If your language is too simplistic, essential complexity will just live in your ad hoc program instead, which is objectively worse. Especially that you will realize it later that you are missing some core utils and have to patch it up (e.g. generics in case of go).

There are dynamic languages with zero compile times, but Java builds just as fast for me as Go and it is a much more expressive language than Go, which is a shame.


> If your language is too simplistic, essential complexity will just live in your ad hoc program instead, which is objectively worse.

Not from my experience. Go is a breath of fresh air in this over-engineered complex industry.

Go promotes simplicity and speed, and so does V.


Agree to disagree here :)

Not every program is a basic CLI app with 3 network requests, and the only tool we have against complexity is abstractions.


Most of the stuff we use is written in C. Which is even smaller than Go.

You don't need complex langs to write software.


Uh, C is not really small nowadays. ISO C specification is about 200 pages long even without all the library. (It's hard to compare directly, but Go is probably around 50~100 pages long when formatted similarly.) C could have been small enough, but ISO C is not.


Also, most of what? Besides OSs, tiny tools, DBs and embedded, C is not used all that much. Where truly high performance is required, the de facto language of choice is C++ (see e.g. browsers) and business applications (which are the most numerous) are definitely not written in C in most cases.


Most of the stuff we use was written in C89 and even older versions :)


A big reason I'd go back to V would be simply to complete the job I left undone by not learning it.

I'm intrigued that you compared V to D. I'm a huge fan of D, and I'd be interested in hearing why you made that comparison.


I like how you can translate any C program to V automatically.


Yep! Here's DOOM translated from C to V:

https://www.youtube.com/watch?v=6oXrz3oRoEg


Some C programs, not all. For example Andy Sloane’s donut.c. Granted, it is beautifully obfuscated but still, it uses just standard C features.

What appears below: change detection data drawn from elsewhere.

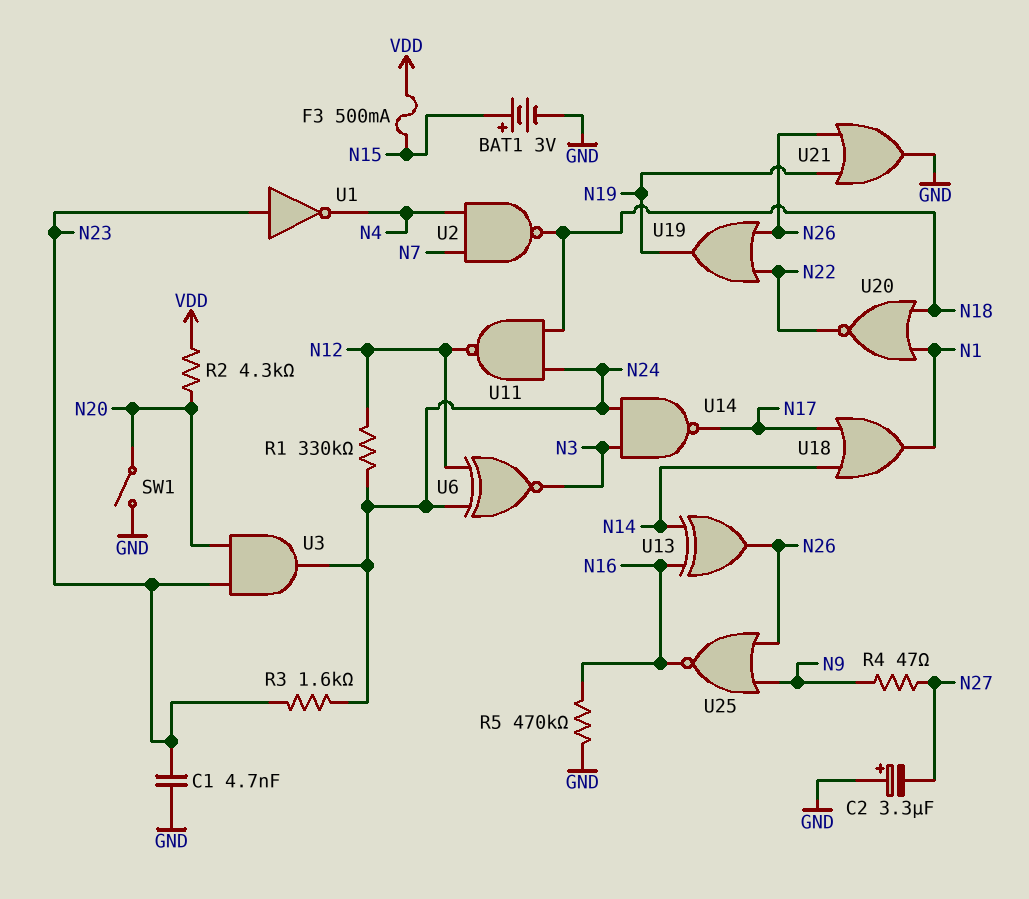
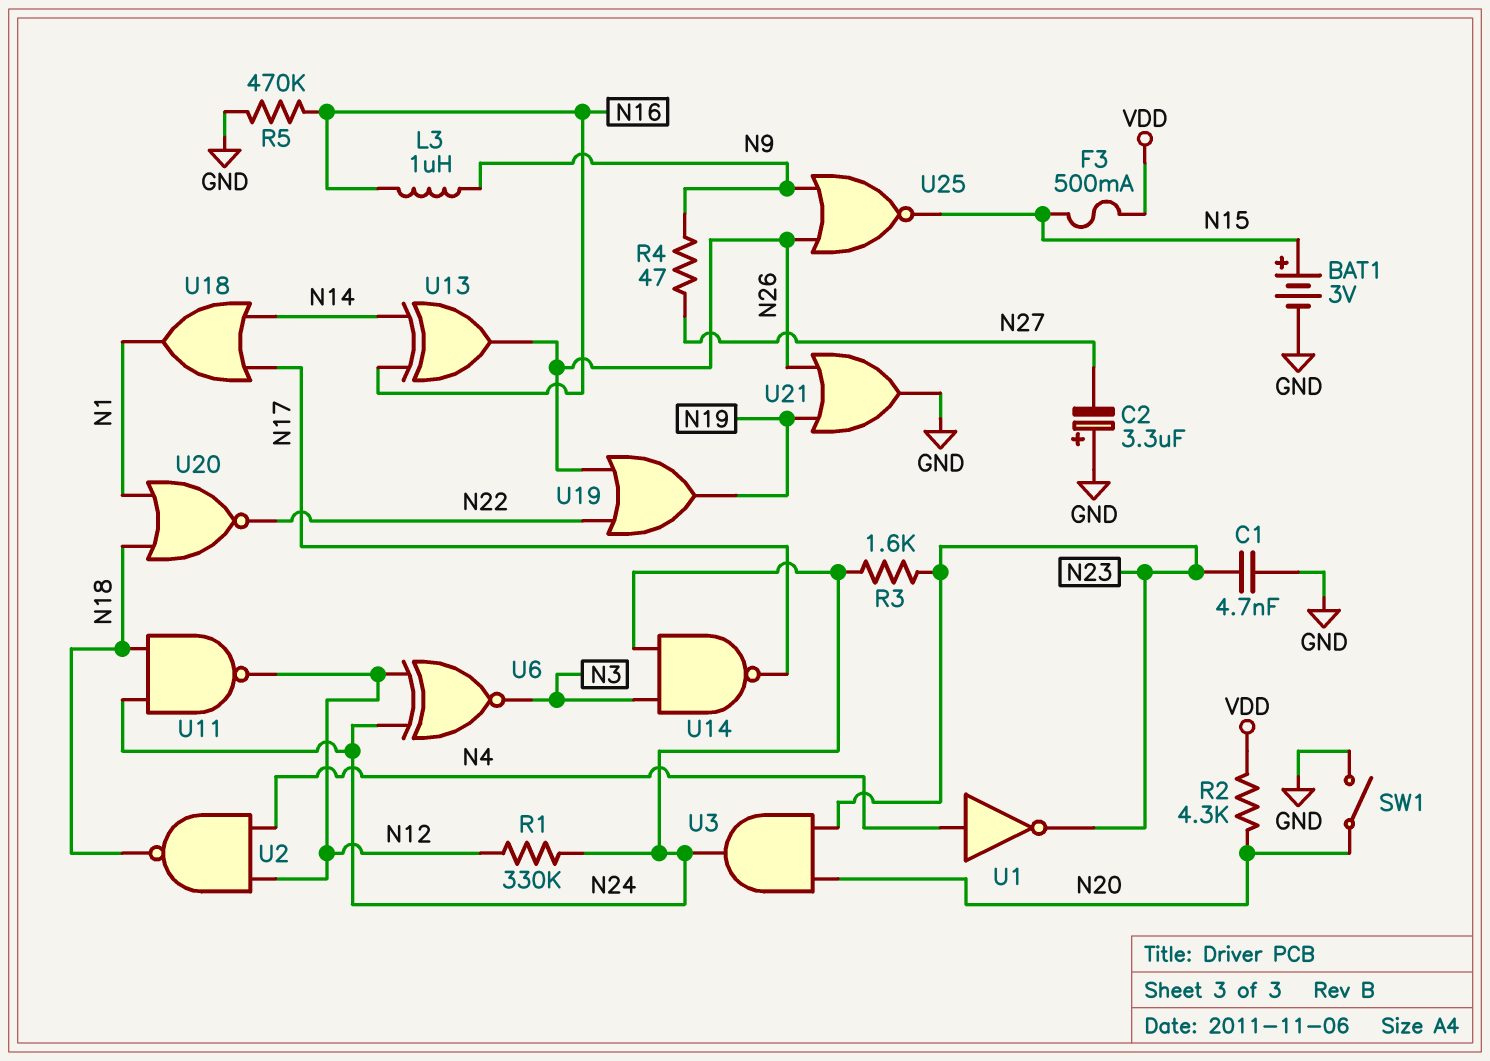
L3: none -> 1uH (N9, N16)
U1: NOT (in N23, out N4) -> NOT (in N4, out N23)
U2: NAND (in N4, in N7, out N18) -> NAND (in N4, in N12, out N18)
U25: NOR (in N9, in N26, out N16) -> NOR (in N9, in N26, out N15)

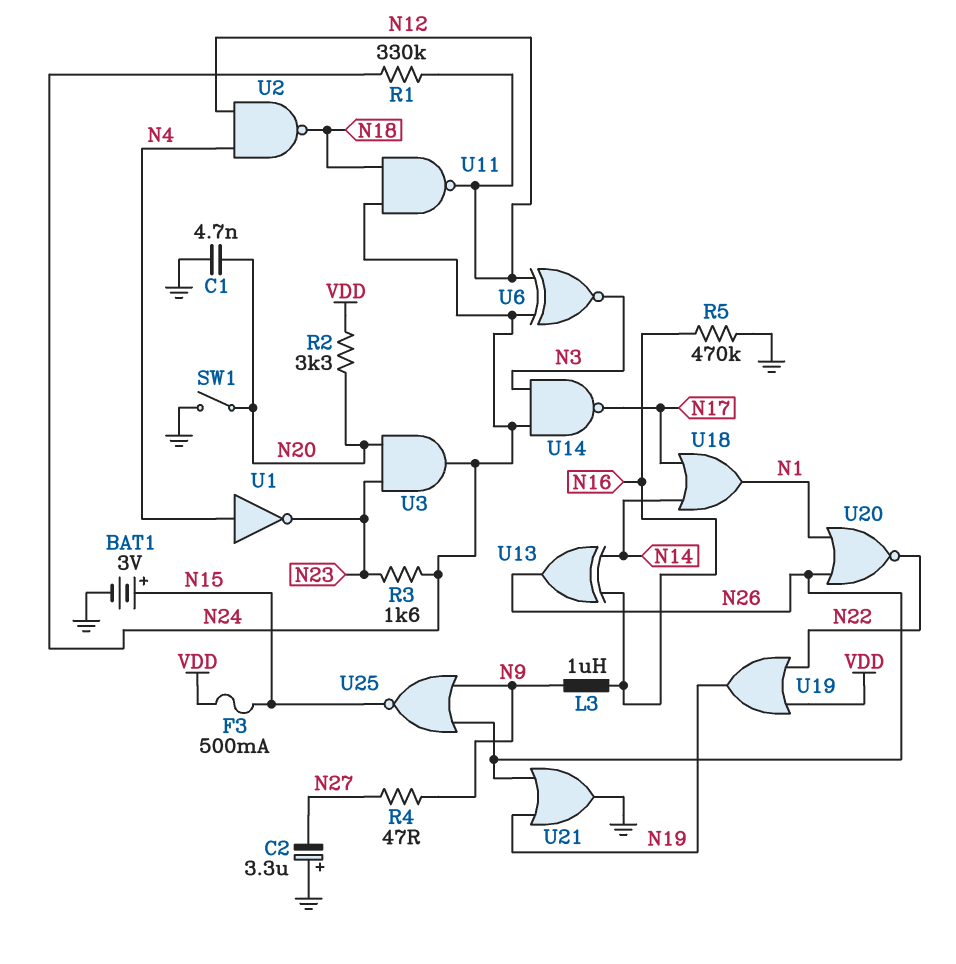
C1: 4.7nF (GND, N23) -> 4.7nF (GND, N20)
R2: 4.3k (N20, VDD) -> 3.3k (N20, VDD)
U19: OR (in N22, in N26, out N19) -> OR (in N22, in VDD, out N19)
U20: NOR (in N1, in N18, out N22) -> NOR (in N1, in N26, out N22)

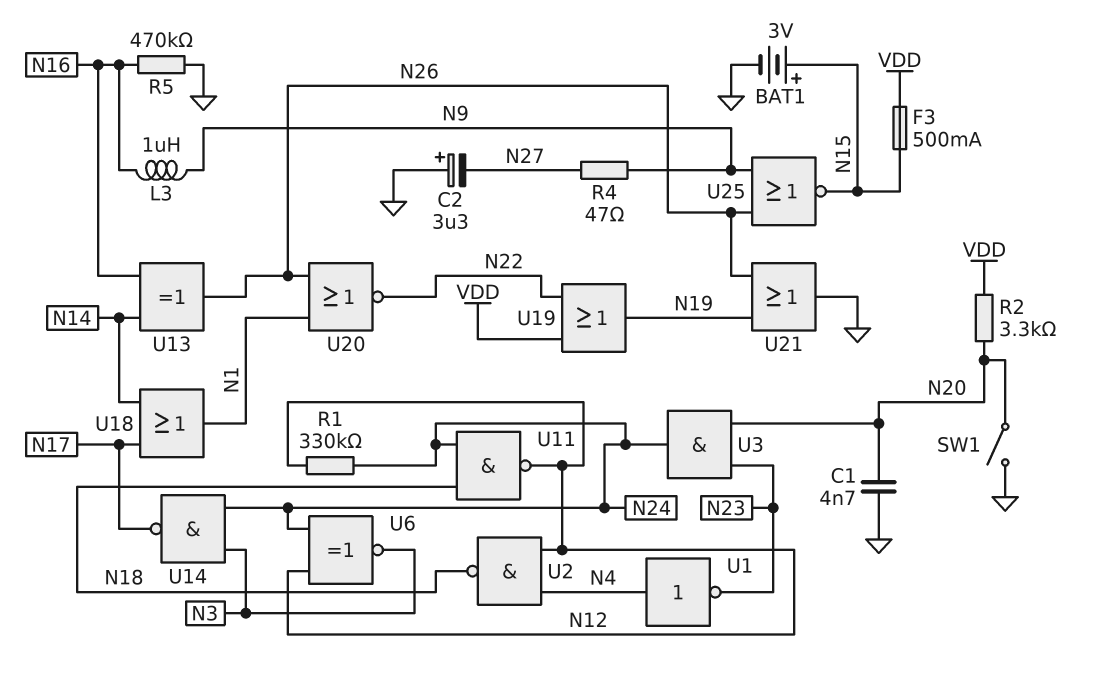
R3: 1.6k (N23, N24) -> none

https://www.a1k0n.net/2006/09/15/obfuscated-c-donut.html


> Why?

Not understanding the need to be dismissive of someone else's plans. Part of the fun of programming is checking things out, if we maintain an open-mind.

> this language has literally no unique attributes that would make it different than D or Go, so you won’t improve as a developer from it at all...

Such a statement can be perceived as highly inflammatory. V clearly has different features from D and Go. Additionally, V is among the most popular programming languages on GitHub[1], based on stars. And has been so for some years now. Other people clearly use and experiment with it. What you and I like, doesn't mean that others don't or can't have different preferences.

[1] https://ossinsight.io/collections/programming-language/


> V clearly has different features from D and Go

Such as? I’m open to changing my mind, but didn’t see anything notable on the official website’s listed differences between V and Go.

> Additionally, V is among the most popular programming languages on GitHub

Come on, not even you believe that! There are clearly more projects written in goddamn Coq out there than V, it is such a niche language currently..


I'm fairly familiar with both V and D (even made some minor contributions to the V compiler), and I can't think of a single notable feature that isn't also available in D. V has a more modern and straightforward syntax, but that's the only major advantage imo. In terms of what you can _do_, I'm pretty sure D is almost strictly more powerful.

V can produce JavaScript, and it has an interpreter, but those are pretty experimental features. V has built in markup templates (like Mustache but worse), basic built in JSON reflection (D's CTFE can implement this), and built in portable inline SQL (for some reason), but that might be less desirable than targeting one specific ORM with its entire feature set. V also has a built in Sokol shader compiler, and can run `.vsh` files in a special script mode that works very slightly differently than normal V, but those aren't exactly killer features compared to D imo.


I have one. It's not OOP :)


>V is among the most popular programming languages on GitHub

To note, refereed link is only about the language repo and not as language used for making projects.